# Expat drowned off the coast of uae



## Jynxgirl (Nov 27, 2009)

Just heard that a fellow reefer drowned off the coast out spear fishing.  Somehow he got entangled in a net. No real details yet except just that. 

I did not know him that well but had been invited a number of times out with the marine group and he was usually amongst them as well as a great guy who was willing to really help out all the newbies on the marine aquarium society for uae site.  

Really makes you think about life and what is precious to you....


----------



## Saint Ari (Oct 1, 2010)

"reefer" ....


----------



## Jynxgirl (Nov 27, 2009)

Ari, any other time I would find this funny... 
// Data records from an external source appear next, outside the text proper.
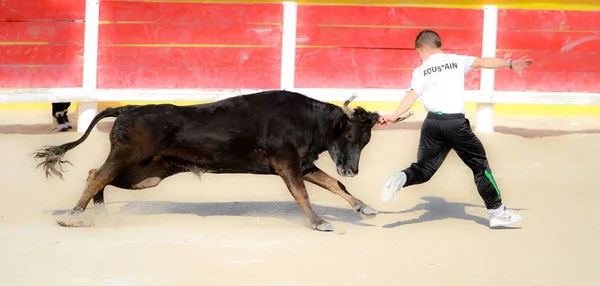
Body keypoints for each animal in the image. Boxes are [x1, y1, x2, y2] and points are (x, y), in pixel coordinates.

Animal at [32, 90, 412, 231]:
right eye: (349, 136)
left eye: (366, 141)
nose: (352, 167)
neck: (308, 121)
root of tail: (128, 108)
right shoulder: (287, 165)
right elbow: (303, 194)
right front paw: (320, 223)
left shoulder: (304, 165)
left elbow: (335, 184)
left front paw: (365, 208)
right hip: (129, 157)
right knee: (98, 175)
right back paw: (72, 217)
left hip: (146, 173)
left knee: (96, 173)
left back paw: (95, 214)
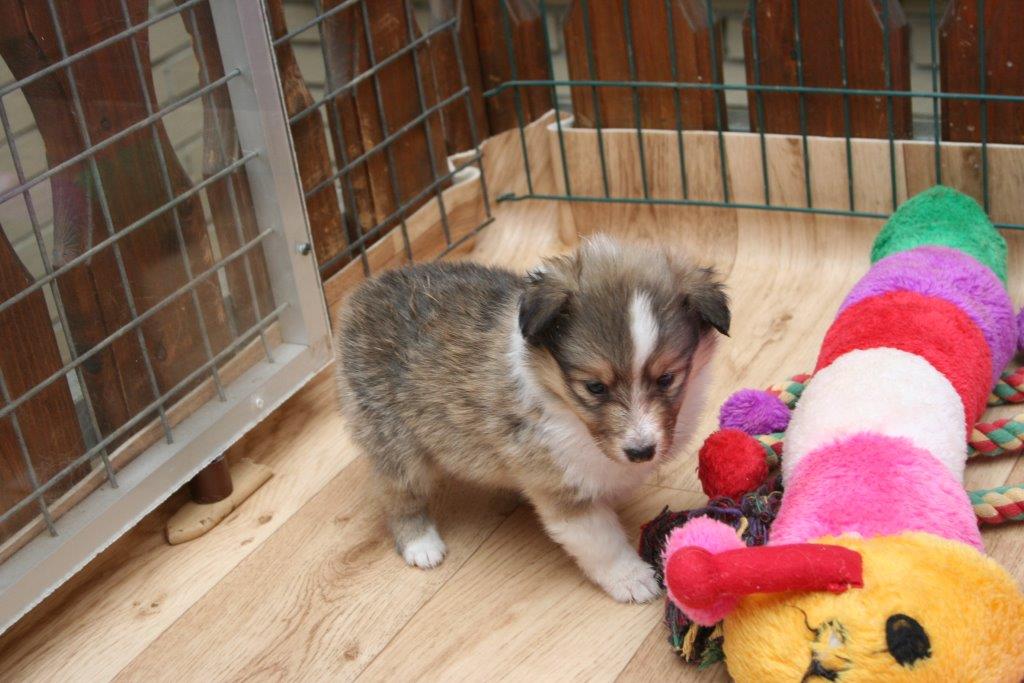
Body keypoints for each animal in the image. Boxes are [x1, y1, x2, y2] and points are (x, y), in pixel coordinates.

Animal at [335, 236, 728, 602]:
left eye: (667, 379)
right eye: (595, 387)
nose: (641, 452)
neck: (562, 400)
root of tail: (365, 292)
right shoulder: (561, 484)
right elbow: (600, 540)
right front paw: (631, 578)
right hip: (395, 439)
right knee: (398, 493)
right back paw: (421, 544)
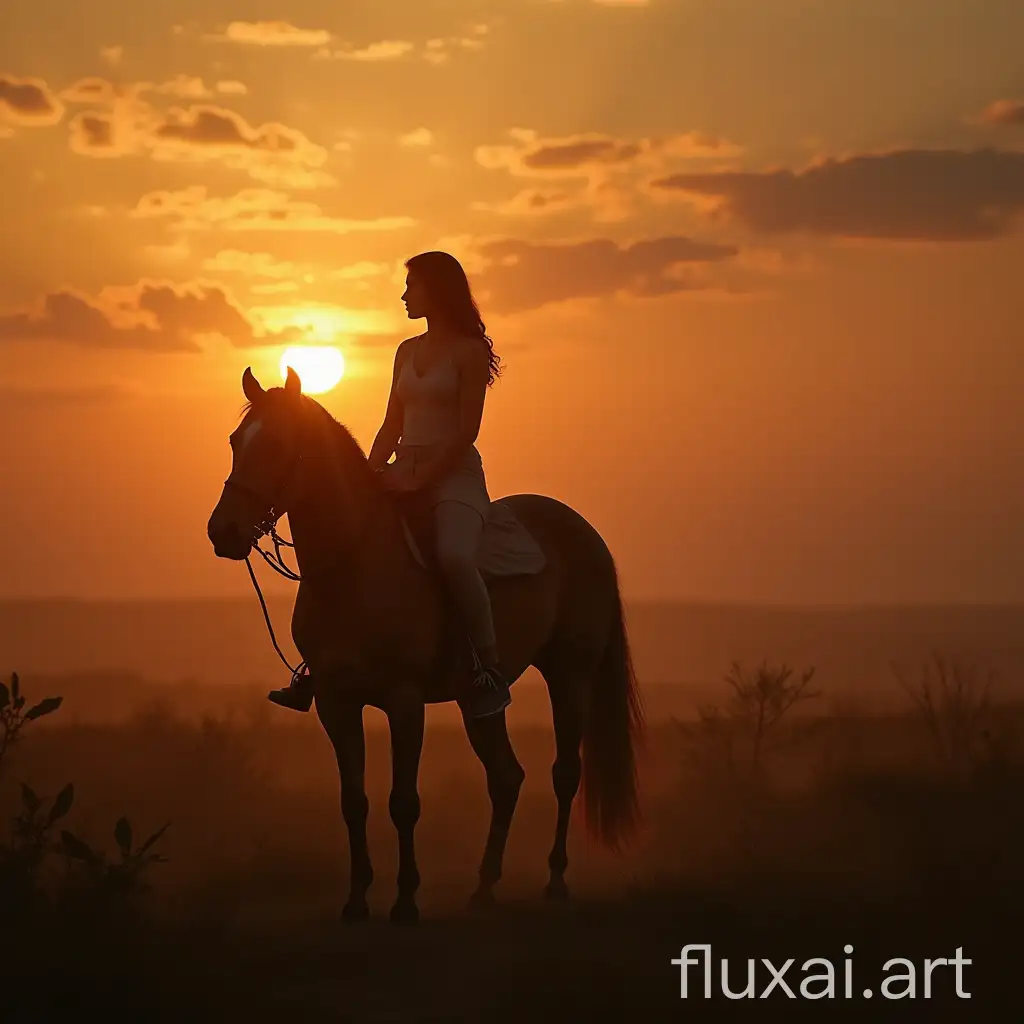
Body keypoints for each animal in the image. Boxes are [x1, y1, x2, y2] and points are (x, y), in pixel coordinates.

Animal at [203, 366, 643, 921]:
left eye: (278, 443)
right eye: (236, 441)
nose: (223, 531)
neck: (354, 563)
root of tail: (584, 532)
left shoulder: (405, 701)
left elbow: (403, 802)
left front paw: (406, 900)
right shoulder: (335, 703)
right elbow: (354, 802)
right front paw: (356, 901)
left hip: (570, 674)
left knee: (565, 772)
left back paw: (556, 881)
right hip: (480, 702)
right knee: (506, 778)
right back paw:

His family was here on vacation from Florida visiting him and his wife and they went out spear fishing. It is a usual activity for a number of the forum members on the marine site and if anyone, he is the strongest, most knowledgable and most experienced. He seems to have gotten tangled up in a clear netting. His family decided to call it a day and he wanted to do one last one. He went in along and after a few min of him not surfacing, they got worried. Everyone jumped in to try and find him and were unable. The coast guard was called and unable to locate him. The police was brought in with their divers and they found him twenty feet down, entangled in a net, trying to cut himself out  It is so very sad. The family appreciated and were thankful to the coast guard as well as Dubai police scuba divers coming out and assisting.


----------



## w_man (Apr 16, 2010)

Don't know him of course but R.I.P to the deceased and hope the family has the strength to deal with the loss.

This is very sad.


----------



## Moe78 (Oct 29, 2010)

Very sad news  I remember when someone I hadn't really known but seen around in a group I hung out with, died back in NZ in a very bizarre and tragic accident. I felt sad for the people I know who knew him but also because I didn't get to know him. That's quite tragic there especially for his family!


----------



## samfurah (Jan 7, 2011)

very sad really! how suddenly life comes to an end and bring end to all those you have been working hard for..........and even worst dying in foreign land!


----------



## chaobella (Dec 14, 2010)

my sincerest condolences to his family and friends...


----------